Set problem 1: Extract every line of the records that contains the word "shirt".

The officers sometimes try to have it both ways. At the April 8 Chicago rally against the cuts, International Vice President John Murphy showed up to praise the demonstrators and claim Hoffa was on their side. Meanwhile, inside the Central States meeting, international representatives were telling local officers the cuts were mandatory.
Walden says his many calls to Teamster headquarters have gone unreturned. “As far as transparency and communication, they’re avoiding us,” he said.
The single biggest reason Central States is in trouble is that the international union allowed UPS, by far the largest employer of Teamsters, to leave the fund in 2008. The Fund’s annual income would be about double if 45,000 UPS workers in those states were still members.
But Hoffa let UPS out, in return for the company’s letting him organize 13,000 workers at a new subsidiary, UPS Freight. Those workers now have a union contract—but with an inferior pension.
Retirees Want an Advocate, Not a Messenger
April 21, 2015: Central States retirees in the growing pension movement are calling on the appointed “Retiree Representative” to be a genuine independent voice. By law, the Central States Pension Fund had to designate a retiree to act as an advocate, at least 60 days before submitting any plan to cut pensions. But as this letter from one pension movement leader says, retirees want “an advocate, not a messenger.”

Set problem 2: Continue the passage about the Central States Pension Fund, starting after its last sentence.

Stored data:
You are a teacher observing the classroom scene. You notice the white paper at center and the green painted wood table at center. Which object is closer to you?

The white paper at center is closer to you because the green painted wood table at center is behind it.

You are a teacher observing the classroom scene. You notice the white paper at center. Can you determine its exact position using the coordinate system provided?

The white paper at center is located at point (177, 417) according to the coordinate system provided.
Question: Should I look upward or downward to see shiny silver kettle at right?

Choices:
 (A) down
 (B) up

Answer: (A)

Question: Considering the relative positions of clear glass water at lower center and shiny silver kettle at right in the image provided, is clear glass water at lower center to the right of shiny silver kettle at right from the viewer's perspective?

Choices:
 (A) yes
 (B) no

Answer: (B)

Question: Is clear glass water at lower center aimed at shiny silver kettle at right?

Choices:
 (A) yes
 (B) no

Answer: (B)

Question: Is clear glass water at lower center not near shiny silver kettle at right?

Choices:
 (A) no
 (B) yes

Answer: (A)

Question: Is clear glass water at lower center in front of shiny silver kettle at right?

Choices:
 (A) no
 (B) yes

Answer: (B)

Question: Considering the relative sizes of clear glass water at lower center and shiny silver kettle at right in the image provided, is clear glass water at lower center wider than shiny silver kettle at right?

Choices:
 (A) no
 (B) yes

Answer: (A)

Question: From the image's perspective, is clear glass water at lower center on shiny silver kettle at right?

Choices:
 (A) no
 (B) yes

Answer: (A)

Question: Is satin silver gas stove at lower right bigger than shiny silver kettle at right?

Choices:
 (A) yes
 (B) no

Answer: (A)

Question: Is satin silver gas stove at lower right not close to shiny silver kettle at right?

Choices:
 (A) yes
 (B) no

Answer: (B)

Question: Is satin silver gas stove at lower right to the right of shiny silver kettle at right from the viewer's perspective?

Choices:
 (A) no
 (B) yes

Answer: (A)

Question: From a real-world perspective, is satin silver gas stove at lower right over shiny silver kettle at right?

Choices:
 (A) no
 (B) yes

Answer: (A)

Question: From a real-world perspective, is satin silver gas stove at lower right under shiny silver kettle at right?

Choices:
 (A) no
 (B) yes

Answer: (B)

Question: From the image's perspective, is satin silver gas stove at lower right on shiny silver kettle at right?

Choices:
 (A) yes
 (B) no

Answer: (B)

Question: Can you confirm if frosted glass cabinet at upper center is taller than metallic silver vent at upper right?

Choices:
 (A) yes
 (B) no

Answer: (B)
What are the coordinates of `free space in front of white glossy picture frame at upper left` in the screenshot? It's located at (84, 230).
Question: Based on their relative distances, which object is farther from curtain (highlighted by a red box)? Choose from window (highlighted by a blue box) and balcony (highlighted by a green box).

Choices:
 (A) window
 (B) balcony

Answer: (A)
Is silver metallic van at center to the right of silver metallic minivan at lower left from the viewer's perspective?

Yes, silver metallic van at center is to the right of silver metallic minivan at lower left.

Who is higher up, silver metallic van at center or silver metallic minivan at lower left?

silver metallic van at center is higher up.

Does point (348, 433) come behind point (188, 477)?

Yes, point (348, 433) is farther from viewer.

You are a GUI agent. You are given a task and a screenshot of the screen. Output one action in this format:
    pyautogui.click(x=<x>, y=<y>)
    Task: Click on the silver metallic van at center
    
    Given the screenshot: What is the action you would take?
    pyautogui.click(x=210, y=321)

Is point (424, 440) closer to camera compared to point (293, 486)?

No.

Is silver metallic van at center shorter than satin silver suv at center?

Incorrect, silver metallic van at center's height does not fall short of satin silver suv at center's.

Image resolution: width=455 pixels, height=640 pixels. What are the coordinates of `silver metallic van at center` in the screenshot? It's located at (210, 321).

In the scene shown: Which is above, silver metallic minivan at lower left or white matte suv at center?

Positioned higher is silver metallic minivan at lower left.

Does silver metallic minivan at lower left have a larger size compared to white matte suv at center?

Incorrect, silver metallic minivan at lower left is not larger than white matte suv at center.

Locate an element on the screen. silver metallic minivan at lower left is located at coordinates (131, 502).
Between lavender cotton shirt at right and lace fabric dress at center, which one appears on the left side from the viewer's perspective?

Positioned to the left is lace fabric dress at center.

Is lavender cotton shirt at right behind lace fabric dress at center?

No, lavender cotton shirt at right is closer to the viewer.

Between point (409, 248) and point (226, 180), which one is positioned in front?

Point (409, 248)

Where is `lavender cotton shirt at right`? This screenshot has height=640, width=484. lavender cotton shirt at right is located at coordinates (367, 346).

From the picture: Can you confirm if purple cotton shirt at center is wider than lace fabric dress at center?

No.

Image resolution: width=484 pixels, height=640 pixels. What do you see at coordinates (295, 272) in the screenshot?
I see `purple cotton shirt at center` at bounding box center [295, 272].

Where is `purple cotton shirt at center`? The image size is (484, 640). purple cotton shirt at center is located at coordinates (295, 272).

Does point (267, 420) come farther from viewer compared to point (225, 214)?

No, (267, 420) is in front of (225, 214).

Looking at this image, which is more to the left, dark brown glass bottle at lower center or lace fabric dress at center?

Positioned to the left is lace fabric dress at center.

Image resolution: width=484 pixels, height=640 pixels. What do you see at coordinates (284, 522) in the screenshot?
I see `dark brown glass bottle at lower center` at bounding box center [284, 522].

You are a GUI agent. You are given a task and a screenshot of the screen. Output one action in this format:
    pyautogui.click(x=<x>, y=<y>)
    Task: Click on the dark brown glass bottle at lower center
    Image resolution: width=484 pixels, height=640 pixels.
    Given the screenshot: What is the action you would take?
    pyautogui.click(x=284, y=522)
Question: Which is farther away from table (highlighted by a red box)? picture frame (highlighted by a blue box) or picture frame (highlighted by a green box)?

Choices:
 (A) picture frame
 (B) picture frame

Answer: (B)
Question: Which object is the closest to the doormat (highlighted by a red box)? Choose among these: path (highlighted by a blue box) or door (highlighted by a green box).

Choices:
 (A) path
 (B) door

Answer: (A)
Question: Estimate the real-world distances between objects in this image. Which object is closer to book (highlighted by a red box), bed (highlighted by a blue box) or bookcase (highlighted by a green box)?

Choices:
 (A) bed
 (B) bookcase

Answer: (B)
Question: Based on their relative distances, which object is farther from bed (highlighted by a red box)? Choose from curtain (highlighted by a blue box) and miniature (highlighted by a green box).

Written reply 1:
Between lavender cotton shirt at right and lace fabric dress at center, which one appears on the left side from the viewer's perspective?
Is lavender cotton shirt at right behind lace fabric dress at center?
No, lavender cotton shirt at right is closer to the viewer.
Where is `lavender cotton shirt at right`? This screenshot has height=640, width=484. lavender cotton shirt at right is located at coordinates (367, 346).
From the picture: Can you confirm if purple cotton shirt at center is wider than lace fabric dress at center?
I see `purple cotton shirt at center` at bounding box center [295, 272].
Where is `purple cotton shirt at center`? The image size is (484, 640). purple cotton shirt at center is located at coordinates (295, 272).

Written reply 2:
Retirees are calling on Sue Mauren, who was appointed by the trustees of the plan to take some immediate steps:
- Make public what independent legal counsel and actuarial consultants she has retained (as provided in the law), to issue a true “second opinion”, not just an echo of the trustees.
- Meet with the various “Save our Pension” committees from the various states, starting with the committee in Minnesota, Mauren’s own back yard, to discuss options.
- Make information available to trustees, which is denied by the fund, as requested by the various committees.
Mauren could be a valuable advocate, with the resources at her disposal. Or she could be an appendage of those who have lied and covered-up. Retirees hope it will be the former, and offer their help to her in that process.
Nyhan’s Fast-Track: What’s Behind the Curtain
April 15, 2015: Central States Pension Fund Director is giving the hard sell on his fast-track pension cuts, but withholding all the information members need to formulate alternatives.
He states the plan will go broke in exactly 11 years, and says we cannot question his facts. Where does he get this figure? And why hasn’t it changed as the fund’s assets have gone up?
Taking the fund’s current level of employer contributions and benefit pay-out, and the fund’s standard assumption of 8% average return on investment, it would be 17 years (2032) before the fund would go insolvent, according to Chart #1 below.
That’s still a disaster which we cannot let happen, but it is more evidence that we want a full review by independent actuaries and experts of our fund.
Nyhan, in a speech to officials in Rosemont Illinois on April 8, suddenly “moved the goalposts” to change the CSPF’s projected return from its long-standing policy of 8% per year to 7% per year. So we prepared Chart #2 using a 7% assumption for investment returns—this leads to a projected insolvency in 15 years.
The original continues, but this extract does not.